Anstatt sowas selber zu bauen würde ich hier eher Lucene verwenden:
http://lucene.apache.org/java/docs/
Die haben dort fix und fertige Module für sehr ausgefeilte Textsuche in Textdateien und Datenbanken....

Gruß Tom


----------



## SeeSharpNewBee (1. Juni 2007)

Danke für die Antwort, ich würde gern deine Lesezeichenliste sehen... 

Ganz klar komme ich trotzdem noch nicht, ich habe die .jar datei jetzt heruntergeladen, und hab versucht das zu testen.
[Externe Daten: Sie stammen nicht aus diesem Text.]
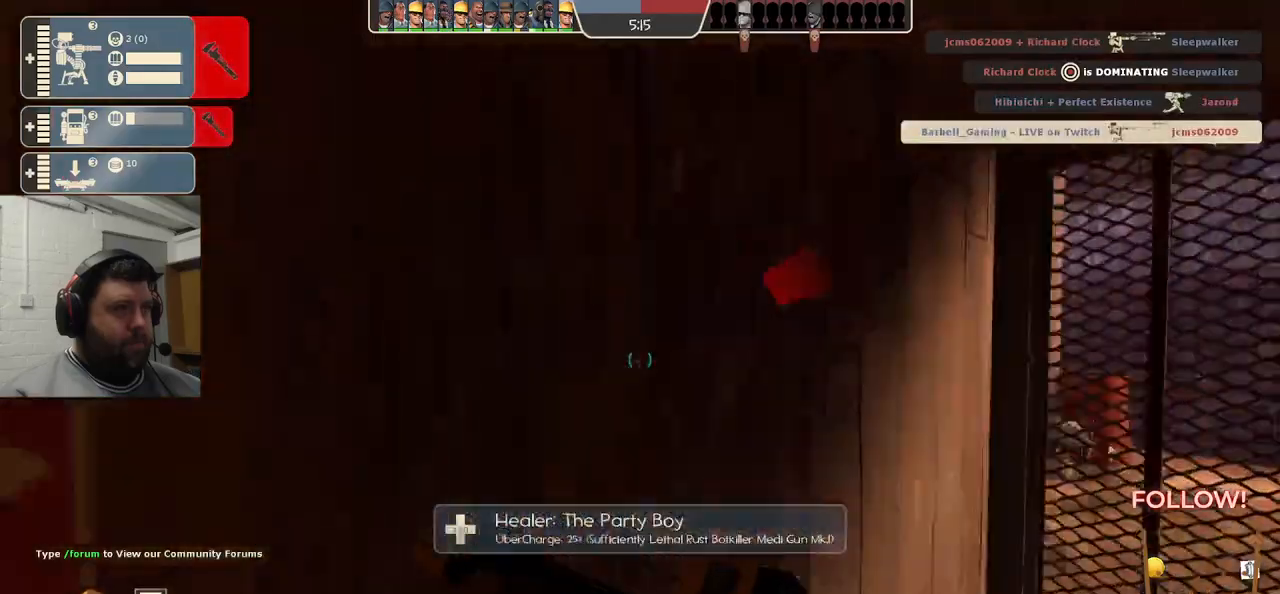
{"buttons": [], "left_stick": "up", "right_stick": "left", "events": [[50, "left_stick", "left"], [83, "right_stick", "center"], [183, "left_stick", "up-left"], [367, "left_stick", "up"], [500, "right_stick", "left"]]}
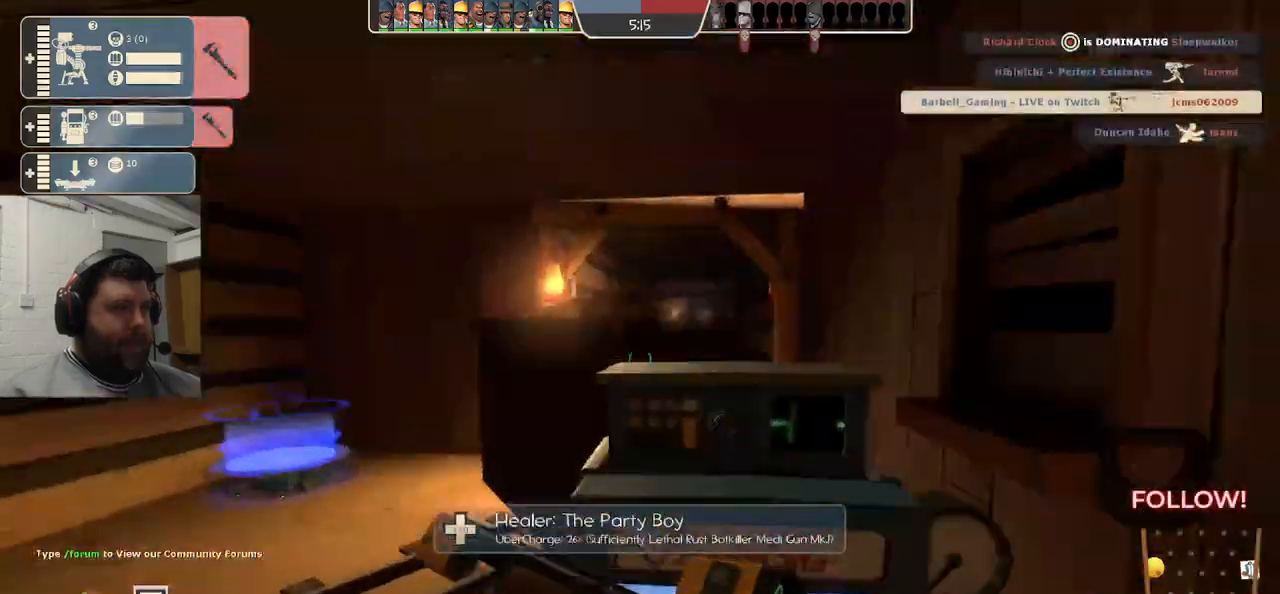
{"buttons": [], "left_stick": "up", "right_stick": "center", "events": [[67, "left_stick", "center"], [167, "DPAD_DOWN", "down"], [167, "right_stick", "center"], [267, "DPAD_DOWN", "up"], [467, "left_stick", "up"]]}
Ich hab die Doku durchgelesen, und bin auf folgendes gekommen:



> How can I use Lucene to index a database?
> 
> Connect to the database using JDBC and use an SQL "SELECT" statement to query the database. Then create one Lucene Document object per row and add it to the index. You will probably want to store the ID column so you can later access the matching items. For other (text) columns it might make more sense to only index (not store) them, as the original data is still available in your database.



OK, "use an SQL 'SELECT'", aber da kann ich das dann auch wieder selber machen und brauch Lucene nicht wirklich oder?

Oder soll ich nur die Methode "queryParser" verwenden um meinen SQL String zu bauen?

... bitte hilfe...


//EDIT:

Jetzt hab ich verstanden wie das Ding arbeiet, jedoch weiß ich immer noch nicht wie ich einen Such String bauen kann, da hab ich noch nichts gefunden.

Sobald alles fertig ist, poste ich ein komplettes Beispiel!


----------